If you like to be more hands-on then the Digital Noise Removal Tool will allow you to alter the prominence of either small pixels, medium size pixels or large pixels, this allows you to have more control over which areas you adjust and can be used to reduce the amount of blurring that occurs as part of the noise removal process.
The digital raw removal tool in Paintshop pro is essentially a cut-down version of the Topaz labs Detail Plugin. Topaz gives you a whole host of bells and whistles, as well as many presets. You can spend a lot of time adjusting the noise and can adjust large medium and small pixels as well as adjusting the highlight and shadow areas separately.

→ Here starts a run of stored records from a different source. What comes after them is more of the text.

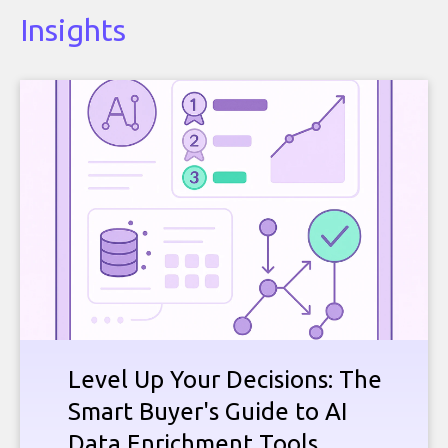
Insights
Level Up Your Decisions: The
Smart Buyer's Guide to AI
Data Enrichment Tools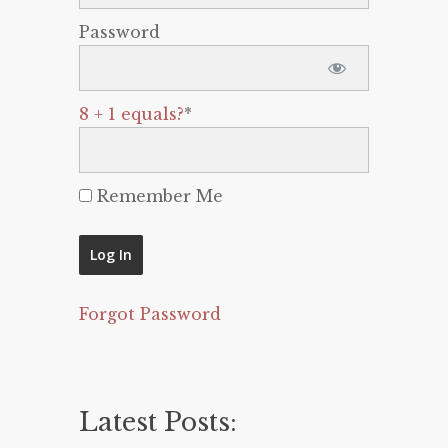
Password
8 + 1 equals?
*
Remember Me
Forgot Password
Latest Posts: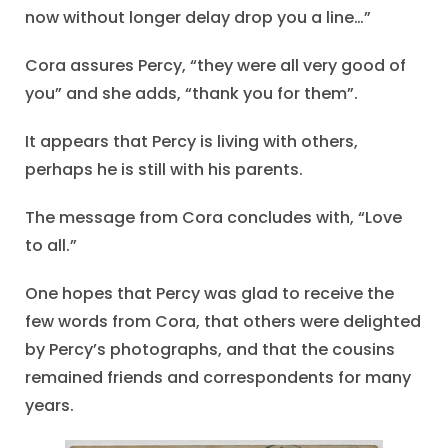
now without longer delay drop you a line…”
Cora assures Percy, “they were all very good of
you” and she adds, “thank you for them”.
It appears that Percy is living with others,
perhaps he is still with his parents.
The message from Cora concludes with, “Love
to all.”
One hopes that Percy was glad to receive the
few words from Cora, that others were delighted
by Percy’s photographs, and that the cousins
remained friends and correspondents for many
years.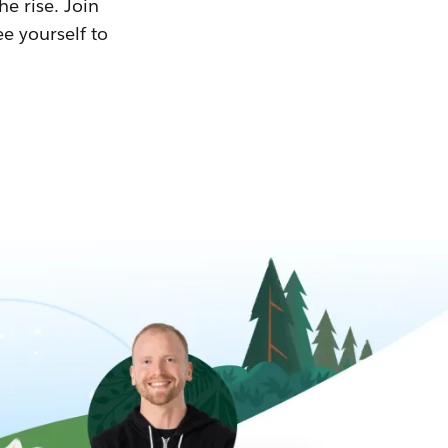
he rise. Join
ee yourself to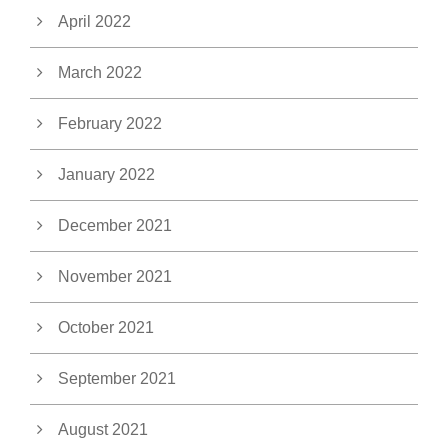
April 2022
March 2022
February 2022
January 2022
December 2021
November 2021
October 2021
September 2021
August 2021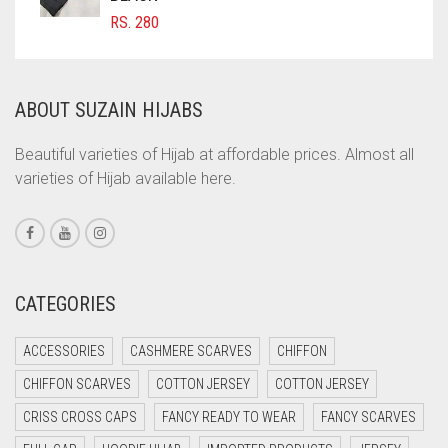
COMMANDO GREEN
RS.
280
COPPER
CORAL
ABOUT SUZAIN HIJABS
CORAL ORANGE
CORAL PEACH
Beautiful varieties of Hijab at affordable prices. Almost all
varieties of Hijab available here.
CORAL PINK
CORAL RED
CREAM
CRIMSON PINK
CATEGORIES
CRIMSON RED
ACCESSORIES
CASHMERE SCARVES
CHIFFON
CYAN
CHIFFON SCARVES
COTTON JERSEY
COTTON JERSEY
CYAN BLUE
CRISS CROSS CAPS
FANCY READY TO WEAR
FANCY SCARVES
DAISY WHITE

But the issue with all these solutions is that they are a fix-all solution. That is to say, they don’t know or even care what camera the image came from and rely on the skill of the user to judge when each slider is set in the right place or are just an algorithm to cover all noise in one go. But, there is another option.
Don’t forget about the software that comes with your camera.
You may, like many of us do, think that you know your cameras better than anyone else. Well, I’m sorry but the camera manufacturer has to be considered the number one expert when it comes to your camera. They built the camera, they built the sensor, so nobody is going to understand the noise from the sensor better than the people who made it. And they even provide you with in-camera noise reduction software as well as applications for your computer.
The in-camera software provides processing which helps produce jpegs straight out of the camera. Do you remember that your camera can make jpegs? Well, your camera will have noise reduction settings, which if you shoot in Jpeg will be transferred to the final image, making them cleaner straight out the camera. However, when the RAW files are exported to your computer, they contain the sensor data and data about the camera settings. Third-party programs such as lightroom, after shot Photoshop or PaintShop Pro, ignore this information completely. They just don’t know what to do with the camera’s noise reduction setting and as there are so many different cameras, a fix-all noise solution rather than a camera-specific solution is going to be employed.
If you are shooting in a low light High ISO situation your best option would be to import and initially process the images using the software that came with the camera. That software is going to be specifically designed for your sensor and is not a fix-all algorithm. The last 2 pictures of this article show the difference between the image processed through the Camera’s own software (top) and the raw file (bottom). Certainly even at 6400ISO my trusty Canon 70D can still make a reasonable image when processed the right way.